--- start Source ---

The only influence a user has over a platform is the option to leave, which en masse might impact the company’s bottom line. However, if we assume users on social media generally want to be social, then they’ll want to migrate to another social platform when they leave, and all the major social media companies have similarly tight control over their platforms with remarkably similar acceptable content and moderation policies.
When we describe platforms as cultural censors, we mean that they decide what content they will permit on their platform and what is a banable offense. Across social sites like Tumblr and Facebook and infrastructure sites like Paypal and Patreon, we’ve repeatedly seen companies take a puritanical stance against LGBT+, sex-positive, and sex-work content. Violet Blue (fantastic!) has written lots about this. Simultaneously, platforms are extremely hesitant to censor white supremacist or neo-nazi content, because they do not want to be accused of political censorship or bias by Congress or the White House, and the aforementioned content is increasing adjacent to Republican political talking points.
So, corporate-run social media implies a structure the users have no say in, with content limits the users have no say in, which favor harmful and icky views while inhibiting freedom of expression. There’s no way out by hopping to another corporate-run social media platform, because the next platform has the same problems and policies. “I’ll just build my own platform” leads to the same pattern with a different set of oligarchs, as we’ve seen (and I’ve written about before) with a range of “alt-tech” platforms like Voat, Parler, Gab, and BitChute that were created to host right-wing extremist content banned from their mainstream counterparts.
To address this problem we need a radical new kind of social media, with no central governors. This new media should not be susceptible to a small oligarchy enforcing social views, but ideally should have some conception of moderation, so community spaces can remove harassers, abusers, spammers, and hateful content.
The clear solution is a decentralized network, where content isn’t hosted on a single server hosted by a single entity. There can be collective storage of social media data, with collective agreement on what content to support and how.
Okay, great! So what does “decentralized” look like? A distributed hash table? A blockchain? A bunch of mirrored servers? Let’s look before we leap and consider common decentralized network models and their implications when used in social media of any sort.
I recently described distributed hash tables in more depth, but the one line summary is that in a DHT users are connected directly to multiple peers, and data in the form of key-value pairs (like a Python dictionary) are distributed across all peers with some redundancy, so anyone can quickly look up information associated with a known key. Participants use a centralized introduction server (called a “tracker” for torrents) to find their initial peers, but this introduction point has little information and can be easily replaced or made redundant.
DHTs have two significant limitations. The first is that all content must be framed as a key-value pair, and it’s not always obvious how to design systems around this constraint. Nevertheless, a variety of projects use DHTs at their core, including Hyperswarm, the underlying peer-discovery system used by Hypercore (previously known as “DAT protocol”), which in turn is the peer-to-peer content sharing system powering chat applications like Cabal. DHTs are also at the heart of GNUnet (another generic p2p content sharing system used for file-sharing and chat), and a similar key-value routing technology is used in Freenet, which is aimed at distributed file hosting, microblogging, version-control systems, and other append-only shared data. Finally, DHTs are used for routing in the Invisible Internet Project, and for connecting to onion services in Tor, so it’s safe to say that DHTs are a common design pattern in decentralized spaces.

--- end Source ---
--- start Records provided ---

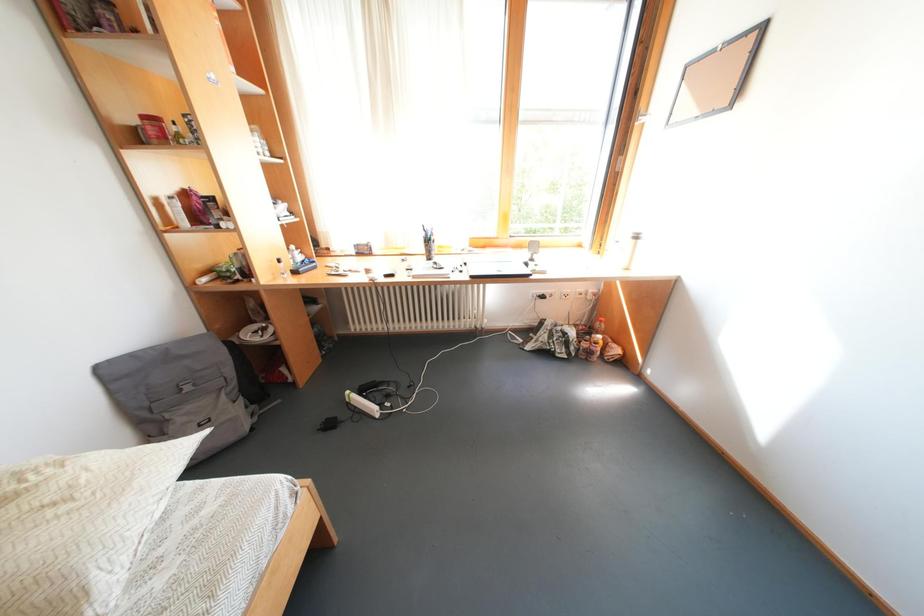
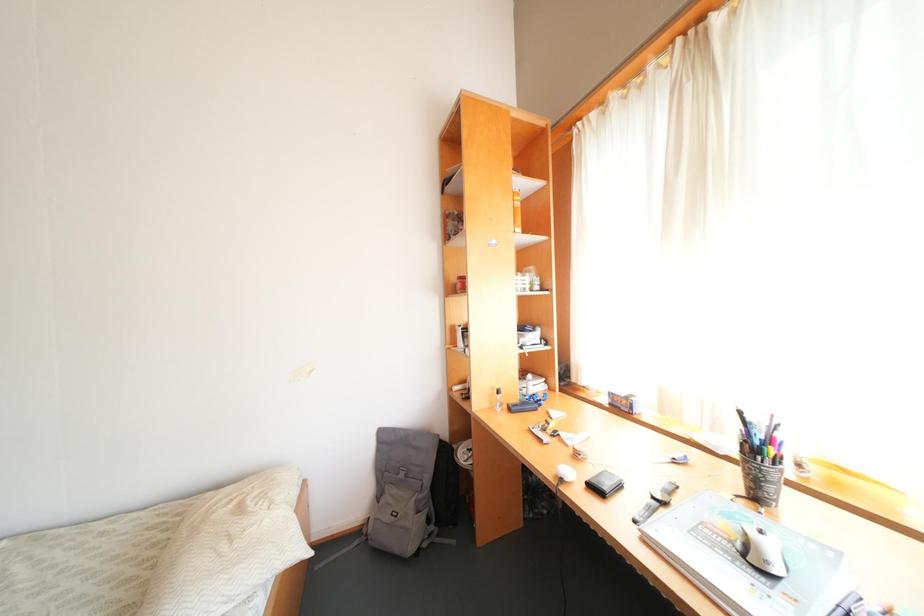
Question: How did the camera likely rotate?

Choices:
 (A) Left
 (B) Right
 (C) Up
 (D) Down

Answer: (A)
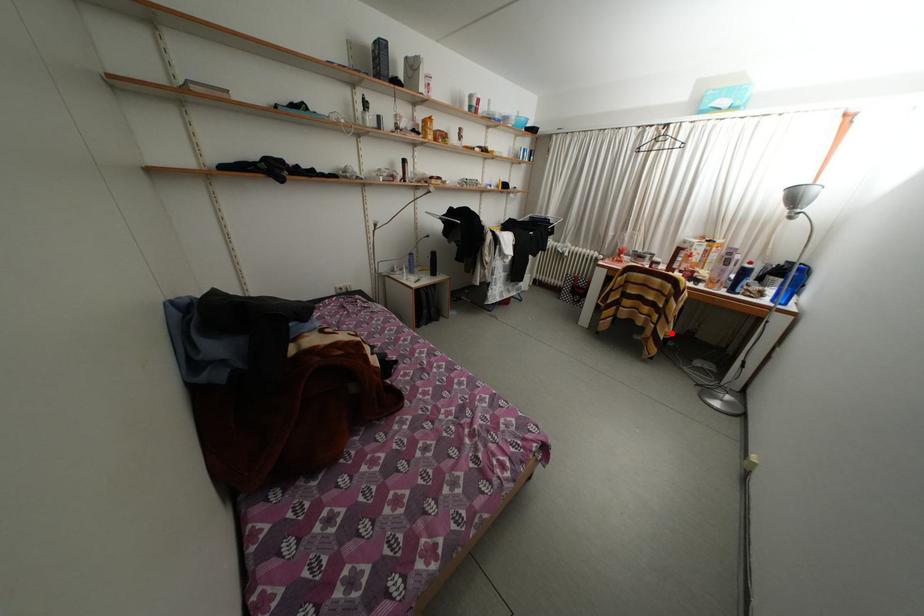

--- end Records provided ---

Tasks to carry out =
[1] In the piece on decentralized social media, what is the centralized introduction server called when torrents use it?
[2] Pick up the piece on decentralized social media right after its last sentence and keep writing.

Expected answers =
[1] A "tracker."

[2]
The larger limitation of DHTs is that they produce a singleton. While a distributed hash table is “distributed” in the sense that content can be scattered across a wide range of peers, it is centralized in the sense that there is only a single DHT network shared by all users, with a single shared namespace, storing content for all peers in the network. This may not always be desirable: users may not want to host content for peers outside their social circle, may not want to reveal their IP address to peers outside their circle, or may simply want to extend the DHT and change its functionality in a way incompatible with the larger community. While it is technically possible to run multiple competing DHTs with no connection to one another, utilizing separate introduction servers, this is strongly disincentivized, since DHTs gain performance, redundancy, reliability, and storage capacity with scale.
Blockchains are a form of data storage with two interesting attributes:
They form an append-only log that cannot be rewritten (once a block has proliferated and several more blocks are added to “solidify” its presence in the chain)
They are highly redundant
If those two attributes are not both valuable for your application, then a blockchain is the wrong choice for you. There are alternative solutions to append-only logs (like signed messages stored in a merkle tree, or Paxos), and to data redundancy (like a DHT, or client-stored messages that can be re-uploaded to peers later, as in sneakernets). But let’s look at the structure of a blockchain network.
Blockchain network traffic looks remarkably similar to DHT traffic, except that instead of using key-value pairs, every peer stores the complete data log:
This certainly provides more redundancy than a DHT, and maybe that level of redundancy is important if you’re building a ledger of all financial transactions ever and your entire economy relies on its stability. For most use-cases, the redundancy afforded by a DHT is sufficient, and requires far less storage for each peer. Blockchains also imply a significant computational cost to write any new data if the blockchain uses proof-of-work to ensure immutability. It’s an expensive and over-applied data structure.
We can address some of the limitations of blockchain using a sidechain, where the primary blockchain (or another data structure like a merkle tree) includes references to the heads of miniature blockchains that are smaller and can be updated more quickly. These sidechains can follow simpler rules than a public blockchain, such as allowing a user with a private key to craft new blocks instead of using a “proof of work” algorithm.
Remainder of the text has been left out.